I really loved this book! As a big fan of true crime and history this book was the perfect combination.

I felt like the author did a great job just telling the story and not getting lost in explanations and trivial details. There was not a lot of conjecture. While this might maker the book slow for some people, I didn't have a hard time with it and actually found it quite easy to read.

Thanks to Penguin for an advanced copy on exchange for an honest review.

Interesting story but I wasn't caught by the storytelling.

Starts in the Victorian era, when a boy of 13, Robert Coombes and his 12 year old brother Nattie have 10 days of freedom until the smell from their house causes someone to investigate only to find that their mother is dead, their father is off at sea and they have recruited a family friend to help take care of them.

When the mother's body is examined they discover that she has been stabbed and Robert admits that he's the one who did it. The trial ends with him in Broadmoor, convicted. After many years he's declared sane and discharged and he goes to Australia.
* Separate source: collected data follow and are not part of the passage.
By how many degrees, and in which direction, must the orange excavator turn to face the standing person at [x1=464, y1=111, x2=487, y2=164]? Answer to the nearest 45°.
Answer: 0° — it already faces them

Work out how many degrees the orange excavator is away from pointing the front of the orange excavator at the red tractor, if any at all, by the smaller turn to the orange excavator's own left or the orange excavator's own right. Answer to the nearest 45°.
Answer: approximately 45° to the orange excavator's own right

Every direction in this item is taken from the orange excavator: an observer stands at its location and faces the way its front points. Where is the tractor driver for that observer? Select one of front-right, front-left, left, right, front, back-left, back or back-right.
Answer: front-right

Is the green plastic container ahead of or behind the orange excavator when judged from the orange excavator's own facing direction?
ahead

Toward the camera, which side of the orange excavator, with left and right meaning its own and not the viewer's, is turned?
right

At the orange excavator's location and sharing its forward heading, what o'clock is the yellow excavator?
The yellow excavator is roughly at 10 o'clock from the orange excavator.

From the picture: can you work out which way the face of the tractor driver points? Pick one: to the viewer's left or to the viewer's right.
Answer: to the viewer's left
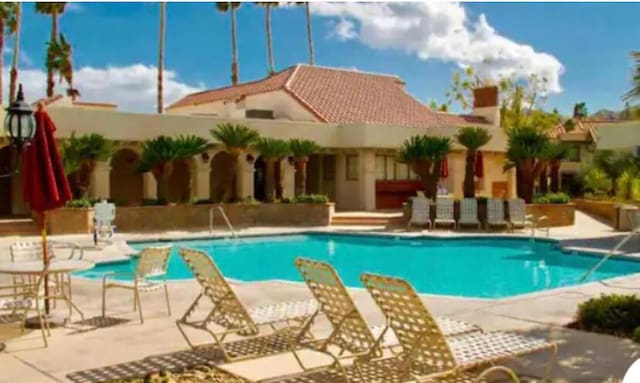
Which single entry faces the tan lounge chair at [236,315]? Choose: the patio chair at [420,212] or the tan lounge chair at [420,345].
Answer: the patio chair

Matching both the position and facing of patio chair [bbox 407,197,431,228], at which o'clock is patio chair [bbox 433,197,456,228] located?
patio chair [bbox 433,197,456,228] is roughly at 9 o'clock from patio chair [bbox 407,197,431,228].

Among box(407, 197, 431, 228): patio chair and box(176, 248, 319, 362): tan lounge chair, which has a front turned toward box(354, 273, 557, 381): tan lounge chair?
the patio chair

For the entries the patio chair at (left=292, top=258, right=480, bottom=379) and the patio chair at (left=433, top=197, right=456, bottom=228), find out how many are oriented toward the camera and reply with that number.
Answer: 1

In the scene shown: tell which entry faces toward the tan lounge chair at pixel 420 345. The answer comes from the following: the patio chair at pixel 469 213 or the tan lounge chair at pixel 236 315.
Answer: the patio chair
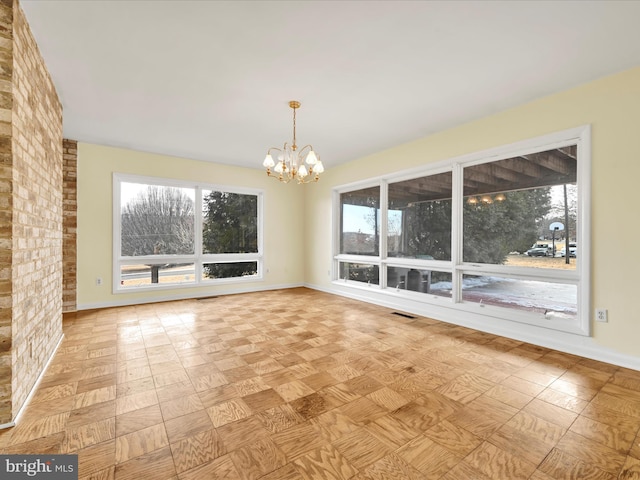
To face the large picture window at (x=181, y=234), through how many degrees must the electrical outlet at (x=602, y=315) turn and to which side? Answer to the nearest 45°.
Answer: approximately 45° to its right

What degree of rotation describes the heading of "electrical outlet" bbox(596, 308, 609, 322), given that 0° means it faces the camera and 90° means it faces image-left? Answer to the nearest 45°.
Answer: approximately 45°

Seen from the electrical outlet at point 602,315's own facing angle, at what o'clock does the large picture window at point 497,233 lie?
The large picture window is roughly at 2 o'clock from the electrical outlet.
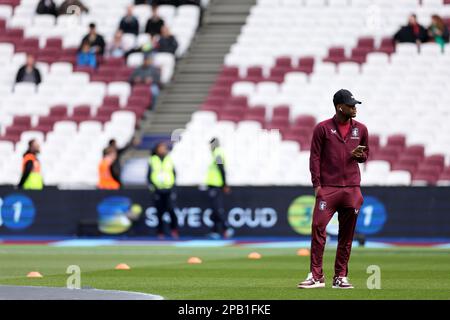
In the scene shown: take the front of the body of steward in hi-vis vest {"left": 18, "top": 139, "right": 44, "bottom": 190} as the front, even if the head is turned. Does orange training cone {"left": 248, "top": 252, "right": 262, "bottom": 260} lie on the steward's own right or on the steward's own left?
on the steward's own right

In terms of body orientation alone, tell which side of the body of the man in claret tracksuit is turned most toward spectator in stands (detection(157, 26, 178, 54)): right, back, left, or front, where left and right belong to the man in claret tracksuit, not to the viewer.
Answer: back

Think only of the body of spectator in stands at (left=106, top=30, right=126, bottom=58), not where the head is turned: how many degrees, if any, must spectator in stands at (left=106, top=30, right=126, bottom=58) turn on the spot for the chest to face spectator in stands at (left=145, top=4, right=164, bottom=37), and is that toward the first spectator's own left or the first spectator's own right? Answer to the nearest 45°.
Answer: approximately 90° to the first spectator's own left
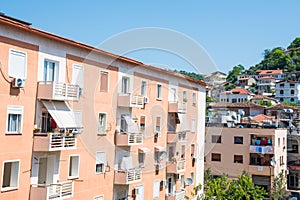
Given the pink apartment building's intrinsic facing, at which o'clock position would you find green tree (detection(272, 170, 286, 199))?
The green tree is roughly at 9 o'clock from the pink apartment building.

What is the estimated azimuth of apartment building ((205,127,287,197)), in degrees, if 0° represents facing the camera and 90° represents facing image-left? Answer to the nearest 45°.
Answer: approximately 0°

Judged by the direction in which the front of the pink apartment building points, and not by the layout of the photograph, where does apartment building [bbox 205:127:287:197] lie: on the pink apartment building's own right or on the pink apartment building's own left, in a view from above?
on the pink apartment building's own left

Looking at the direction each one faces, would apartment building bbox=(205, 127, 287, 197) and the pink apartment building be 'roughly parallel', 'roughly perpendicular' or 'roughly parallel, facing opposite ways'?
roughly perpendicular

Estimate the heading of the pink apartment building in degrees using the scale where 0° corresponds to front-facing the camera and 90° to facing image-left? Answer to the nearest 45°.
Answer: approximately 315°

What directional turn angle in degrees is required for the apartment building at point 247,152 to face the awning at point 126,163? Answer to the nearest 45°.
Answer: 0° — it already faces it

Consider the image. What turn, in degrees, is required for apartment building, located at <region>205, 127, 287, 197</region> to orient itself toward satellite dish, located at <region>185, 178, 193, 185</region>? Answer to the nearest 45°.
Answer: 0° — it already faces it
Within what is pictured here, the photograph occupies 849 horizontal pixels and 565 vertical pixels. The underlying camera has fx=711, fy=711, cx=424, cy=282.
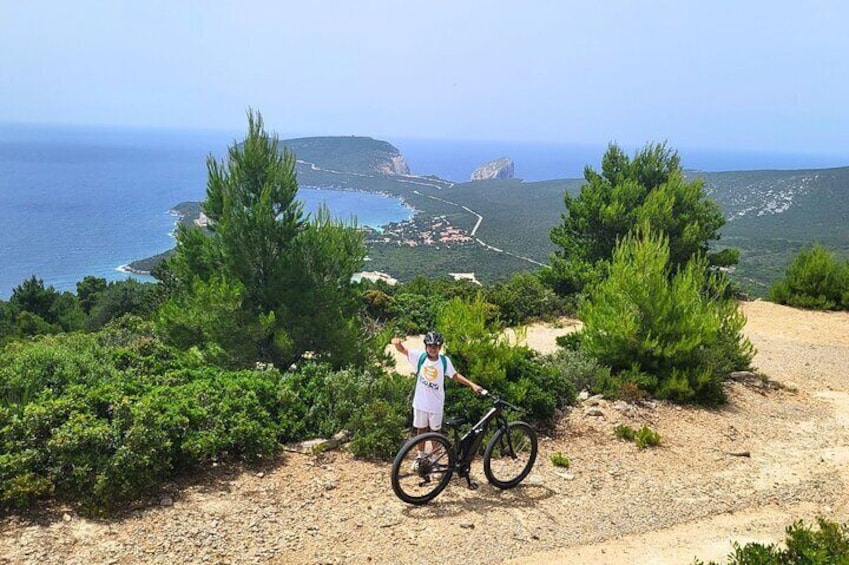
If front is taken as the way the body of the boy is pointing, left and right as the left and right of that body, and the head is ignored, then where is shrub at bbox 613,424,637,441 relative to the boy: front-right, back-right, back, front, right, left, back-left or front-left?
back-left

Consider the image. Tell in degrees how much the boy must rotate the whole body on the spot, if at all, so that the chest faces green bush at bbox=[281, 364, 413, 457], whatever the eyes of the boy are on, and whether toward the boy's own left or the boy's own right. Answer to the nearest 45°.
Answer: approximately 135° to the boy's own right

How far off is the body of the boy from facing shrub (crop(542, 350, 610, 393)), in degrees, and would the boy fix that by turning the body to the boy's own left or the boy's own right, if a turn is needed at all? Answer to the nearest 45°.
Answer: approximately 135° to the boy's own left

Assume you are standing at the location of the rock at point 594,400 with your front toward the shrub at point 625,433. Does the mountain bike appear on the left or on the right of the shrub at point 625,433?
right

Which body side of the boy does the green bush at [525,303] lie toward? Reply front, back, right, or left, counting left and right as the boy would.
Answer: back

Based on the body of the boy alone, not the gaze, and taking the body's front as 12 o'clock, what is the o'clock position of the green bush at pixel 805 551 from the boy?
The green bush is roughly at 10 o'clock from the boy.

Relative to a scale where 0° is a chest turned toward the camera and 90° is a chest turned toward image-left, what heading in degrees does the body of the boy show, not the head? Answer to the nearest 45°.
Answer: approximately 0°

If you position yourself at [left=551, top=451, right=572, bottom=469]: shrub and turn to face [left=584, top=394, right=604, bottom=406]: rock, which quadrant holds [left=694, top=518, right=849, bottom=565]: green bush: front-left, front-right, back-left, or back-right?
back-right

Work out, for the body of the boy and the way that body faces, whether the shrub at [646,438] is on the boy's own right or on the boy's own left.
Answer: on the boy's own left

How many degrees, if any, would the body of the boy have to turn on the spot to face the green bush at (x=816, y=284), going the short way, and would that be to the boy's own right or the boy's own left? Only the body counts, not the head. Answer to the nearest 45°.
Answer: approximately 135° to the boy's own left
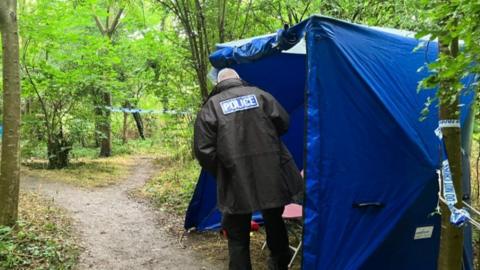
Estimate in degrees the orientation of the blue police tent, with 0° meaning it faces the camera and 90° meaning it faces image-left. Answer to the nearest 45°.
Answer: approximately 45°

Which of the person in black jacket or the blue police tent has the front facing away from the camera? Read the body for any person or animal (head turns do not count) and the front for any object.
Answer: the person in black jacket

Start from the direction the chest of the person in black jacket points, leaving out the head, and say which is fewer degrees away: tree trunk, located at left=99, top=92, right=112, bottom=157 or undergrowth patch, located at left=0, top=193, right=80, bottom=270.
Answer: the tree trunk

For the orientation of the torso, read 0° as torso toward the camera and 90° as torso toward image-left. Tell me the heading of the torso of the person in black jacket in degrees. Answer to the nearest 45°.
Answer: approximately 180°

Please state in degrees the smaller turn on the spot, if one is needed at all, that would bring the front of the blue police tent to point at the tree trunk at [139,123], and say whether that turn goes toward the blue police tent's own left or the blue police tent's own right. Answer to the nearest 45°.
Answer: approximately 90° to the blue police tent's own right

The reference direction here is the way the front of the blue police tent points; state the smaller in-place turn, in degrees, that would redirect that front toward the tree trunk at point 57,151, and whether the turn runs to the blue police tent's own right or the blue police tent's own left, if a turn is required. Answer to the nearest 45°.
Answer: approximately 90° to the blue police tent's own right

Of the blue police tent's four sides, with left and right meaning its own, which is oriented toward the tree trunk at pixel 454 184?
left

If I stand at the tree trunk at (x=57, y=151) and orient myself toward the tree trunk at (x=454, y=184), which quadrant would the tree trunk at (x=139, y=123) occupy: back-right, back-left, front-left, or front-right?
back-left

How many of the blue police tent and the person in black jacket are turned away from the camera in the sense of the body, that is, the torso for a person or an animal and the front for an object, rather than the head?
1

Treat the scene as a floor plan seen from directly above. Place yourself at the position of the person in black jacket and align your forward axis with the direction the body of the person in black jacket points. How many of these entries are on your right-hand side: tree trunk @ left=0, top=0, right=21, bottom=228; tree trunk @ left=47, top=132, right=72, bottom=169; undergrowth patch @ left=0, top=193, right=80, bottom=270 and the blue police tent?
1
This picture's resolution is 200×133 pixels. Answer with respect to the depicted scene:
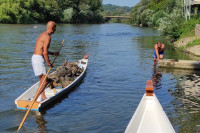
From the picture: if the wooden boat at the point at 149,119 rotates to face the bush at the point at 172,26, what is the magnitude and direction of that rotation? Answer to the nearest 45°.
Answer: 0° — it already faces it

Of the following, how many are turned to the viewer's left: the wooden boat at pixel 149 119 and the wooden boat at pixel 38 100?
0

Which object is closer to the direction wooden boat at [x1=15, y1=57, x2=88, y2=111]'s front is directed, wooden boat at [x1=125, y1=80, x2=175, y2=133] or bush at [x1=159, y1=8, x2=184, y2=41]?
the bush

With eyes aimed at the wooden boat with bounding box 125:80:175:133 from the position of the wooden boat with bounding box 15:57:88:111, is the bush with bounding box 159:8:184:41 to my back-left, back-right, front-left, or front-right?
back-left

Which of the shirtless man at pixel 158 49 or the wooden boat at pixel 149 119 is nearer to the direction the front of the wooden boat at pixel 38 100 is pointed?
the shirtless man

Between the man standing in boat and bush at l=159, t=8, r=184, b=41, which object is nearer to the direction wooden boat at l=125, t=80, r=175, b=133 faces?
the bush

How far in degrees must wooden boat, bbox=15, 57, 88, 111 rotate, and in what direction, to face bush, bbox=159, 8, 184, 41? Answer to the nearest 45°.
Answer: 0° — it already faces it

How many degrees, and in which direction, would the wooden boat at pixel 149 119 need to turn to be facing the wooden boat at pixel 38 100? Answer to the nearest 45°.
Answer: approximately 45° to its left

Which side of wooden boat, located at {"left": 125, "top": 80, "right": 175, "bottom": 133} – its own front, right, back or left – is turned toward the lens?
back

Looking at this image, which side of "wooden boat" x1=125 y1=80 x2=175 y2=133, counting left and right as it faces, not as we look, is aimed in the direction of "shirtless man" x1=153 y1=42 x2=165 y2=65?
front

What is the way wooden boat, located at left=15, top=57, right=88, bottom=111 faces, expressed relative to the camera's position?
facing away from the viewer and to the right of the viewer
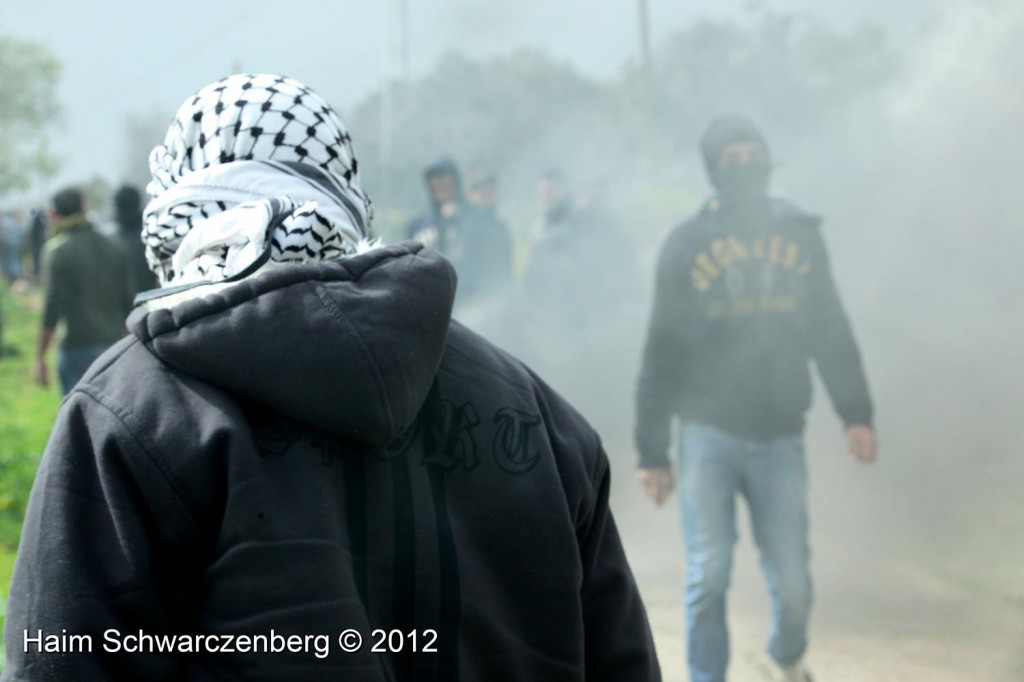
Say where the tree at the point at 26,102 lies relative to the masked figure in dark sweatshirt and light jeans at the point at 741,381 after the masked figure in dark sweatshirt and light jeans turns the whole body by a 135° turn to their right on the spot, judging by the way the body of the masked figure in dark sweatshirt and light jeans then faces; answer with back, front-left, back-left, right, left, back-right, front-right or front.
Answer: front

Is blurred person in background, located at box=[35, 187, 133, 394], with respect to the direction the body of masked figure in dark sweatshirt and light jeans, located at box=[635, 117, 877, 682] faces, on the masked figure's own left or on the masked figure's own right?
on the masked figure's own right

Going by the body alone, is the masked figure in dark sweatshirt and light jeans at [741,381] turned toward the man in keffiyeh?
yes

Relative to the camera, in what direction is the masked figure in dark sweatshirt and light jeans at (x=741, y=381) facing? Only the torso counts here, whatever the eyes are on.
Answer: toward the camera

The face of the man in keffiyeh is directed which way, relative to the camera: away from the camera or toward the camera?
away from the camera

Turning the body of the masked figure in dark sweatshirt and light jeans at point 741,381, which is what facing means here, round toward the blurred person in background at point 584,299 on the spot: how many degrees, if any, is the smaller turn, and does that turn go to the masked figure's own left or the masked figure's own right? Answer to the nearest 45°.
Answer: approximately 180°

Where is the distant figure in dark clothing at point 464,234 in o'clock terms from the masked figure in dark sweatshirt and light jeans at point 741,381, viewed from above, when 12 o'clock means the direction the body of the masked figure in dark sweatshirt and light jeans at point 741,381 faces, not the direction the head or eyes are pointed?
the distant figure in dark clothing at point 464,234 is roughly at 5 o'clock from the masked figure in dark sweatshirt and light jeans at point 741,381.

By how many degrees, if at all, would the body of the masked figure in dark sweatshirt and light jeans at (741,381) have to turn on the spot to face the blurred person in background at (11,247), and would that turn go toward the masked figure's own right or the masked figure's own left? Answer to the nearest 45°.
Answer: approximately 135° to the masked figure's own right

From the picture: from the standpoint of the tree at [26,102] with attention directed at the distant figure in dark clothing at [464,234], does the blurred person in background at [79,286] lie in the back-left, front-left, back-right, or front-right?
front-right

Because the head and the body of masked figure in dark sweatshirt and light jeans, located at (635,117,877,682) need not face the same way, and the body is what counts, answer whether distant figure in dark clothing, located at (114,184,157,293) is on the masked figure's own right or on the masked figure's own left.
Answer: on the masked figure's own right
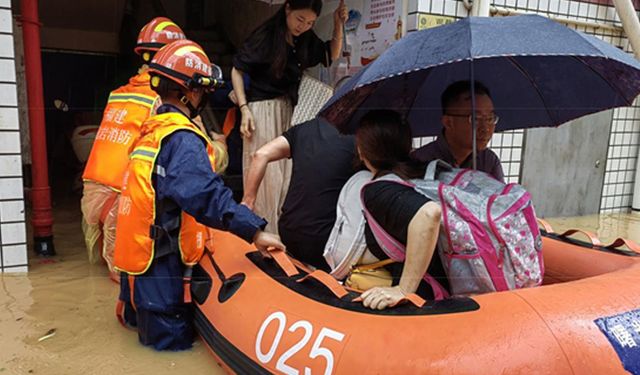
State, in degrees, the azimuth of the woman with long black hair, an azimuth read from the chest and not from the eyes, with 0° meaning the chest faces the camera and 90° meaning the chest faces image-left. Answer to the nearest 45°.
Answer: approximately 315°

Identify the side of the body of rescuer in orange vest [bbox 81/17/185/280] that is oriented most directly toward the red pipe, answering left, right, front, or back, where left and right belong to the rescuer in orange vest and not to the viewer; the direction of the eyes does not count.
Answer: left

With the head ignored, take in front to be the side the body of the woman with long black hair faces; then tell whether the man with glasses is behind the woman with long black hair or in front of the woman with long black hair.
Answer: in front

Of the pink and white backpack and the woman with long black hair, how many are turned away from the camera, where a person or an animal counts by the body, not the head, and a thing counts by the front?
0

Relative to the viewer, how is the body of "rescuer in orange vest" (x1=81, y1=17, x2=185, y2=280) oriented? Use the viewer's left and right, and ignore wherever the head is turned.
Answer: facing away from the viewer and to the right of the viewer

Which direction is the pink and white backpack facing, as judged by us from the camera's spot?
facing the viewer and to the right of the viewer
Then he enlists and becomes a stretcher bearer and musician for the Australian Army and lives into old age, showing compassion to a young boy who is beaten by his father, becoming a read father to him.

It's an interesting story of redemption and complicated life that made me think, though the writing style somehow left me cold.

Oh, this was a fascinating read. Summerscale provides a wonderful lens into the world of Victorian London, its court system, and its treatment of a teenage boy deemed insane. The story seems straightforward, but took surprising twists and turns that kept me unable to put the book down - and the end left me perfectly satisfied.

Like Summerscale's other works, this is absolutely brilliant, combining depths of research and humanity to create a book that is nearly impossible to put down.

This isn't so much a crime mystery, since the trial was all rather cut and dried. It is more of a psychological investigation into Robert Coombes, and so book doesn't end with the verdict, but rather follows him through his sentence, rehabilitation and the rest of his life. The fact that he didn't become a violent adult speaks well for the treatment he received at Broadmoor. Not all Victorian psychiatric care was brutal.

Kate Summerscale’s books are always impressive in how much research and level of detail she can find about these old cases. I like them because there’s so much context about the period in addition to the main narrative. The information makes reading Victorian fiction more fun.

However, this one seemed a little thin because there was no mystery. You know from the beginning who committed the crime. There’s a little overlap with some of the “penny dreadful made me do it” theme of “Murder by the Book,” which I also read lately.

My mind did wander a little in some sections, but I’m glad I stuck with it until the end. The epilogue puts a whole different spin on the story.